In September, Steve McClaren was in the check-in queue for our flight to Zurich the day before Manchester United’s Champions League group stage match against Young Boys. Some United supporters spotted McClaren at the gate and asked him if he was attending the game. McClaren asked them who United were playing.

What a remarkable turn of events that, eight months later, McClaren is on the brink of returning to the club he first joined 23 years and three months ago. McClaren was by Sir Alex Ferguson’s side for only two years and three months but the period covered the Treble, two more Premier League titles and the Club World Cup.

McClaren had the privilege of managing United with Ferguson absent in South Africa for his son’s wedding during the November 2000 derby at Maine Road. Later that month, he assisted England caretaker manager Peter Taylor, eventually assuming the head coach role in August 2006.

Yet as of last month, McClaren was an ad hoc adviser at Derby County, recently relegated to League One. He has not managed or coached since his dismissal by Queens Park Rangers in March 2019.

McClaren was flying to Switzerland for a coaching convention at the start of the season and he was hardly obliged to know the identity of United’s opponents. He left in May 2001 and the last time McClaren was in the Old Trafford was for the Treble anniversary match in three years ago.

You would not have put it past Ole Gunnar Solskjaer, who turned back the clock with most appointments while he was manager, to have approached McClaren. His imminent appointment to Erik ten Hag’s backroom staff at United feels incongruous, despite McClaren’s working relationship with Ten Hag at Twente.
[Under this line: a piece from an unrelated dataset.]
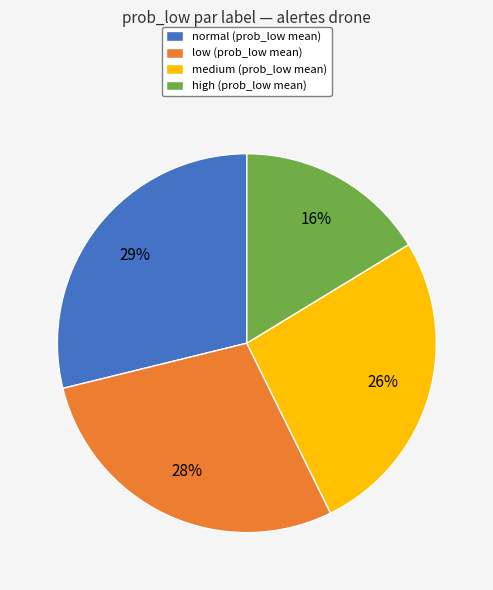

True or false: normal accounts for 17% of the total.

False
That was more than a decade ago.

McClaren has not had his ear to the ground at United for several years and has more recently occupied administrative roles at Derby and a four-month posting at Maccabi Tel Aviv. Mitchell van der Gaag is assisting Ten Hag, who unlike Solskjaer is present on the training pitch.

It was barely a month ago McClaren likened Ten Hag to Sir Alex Ferguson in an interview with The Daily Telegraph. His recollections of Ten Hag were genuine and insightful, but retrospectively sound sycophantic.

Since McClaren’s ‘wally with the brolly’ infamy, his coaching CV has been eclectic and some stints unmemorable. Coaching Twente to the Dutch title is arguably McClaren’s career-high. For certain football followers, the instant memory of McClaren’s residency in Holland is an interview where he inexplicably put on a Dutch accent.

McClaren manages United to victory at Maine Road
McClaren manages United to victory at Maine Road

Can anyone who does not reside near the Trent recall McClaren’s stint as Nottingham Forest manager? There were two spells as manager of Derby, where Ferguson prised McClaren from in February 1999, and one at the managerial graveyard of QPR.

McClaren’s reputation never truly recovered from that sodden night at Wembley in November 2007 when England failed to qualify for the European Championship. He was a worthy successor to Sven-Goran Eriksson the previous year and his five years at Middlesbrough were laudable: a seventh-place finish in 2004-05, an FA Cup semi-final in 2002, a Europa League final in 2006 and the club’s first major honour with the League Cup in 2004.

When Ferguson was set on retiring in 2002, McClaren was among the candidates to replace him. The United chairman Martin Edwards introduced McClaren to the media as ‘Steve McClaridge and when he arrived for dinner at the team hotel the night before an away game some of the players did not recognise him. The next day, McClaren oversaw the warm-up. United annihilated Nottingham Forest 8-1.

McClaren takes the warm-up at the City Ground
McClaren takes the warm-up at the City Ground

Ferguson was struck by how McClaren imposed his personality in training, Roy Keane welcomed a new voice and new ideas, using McClaren’s arrival as an excuse to push himself more in a changed environment. Jaap Stam felt McClaren brought an extra dimension to training with his video analysis and Gary Neville said he fitted in seamlessly.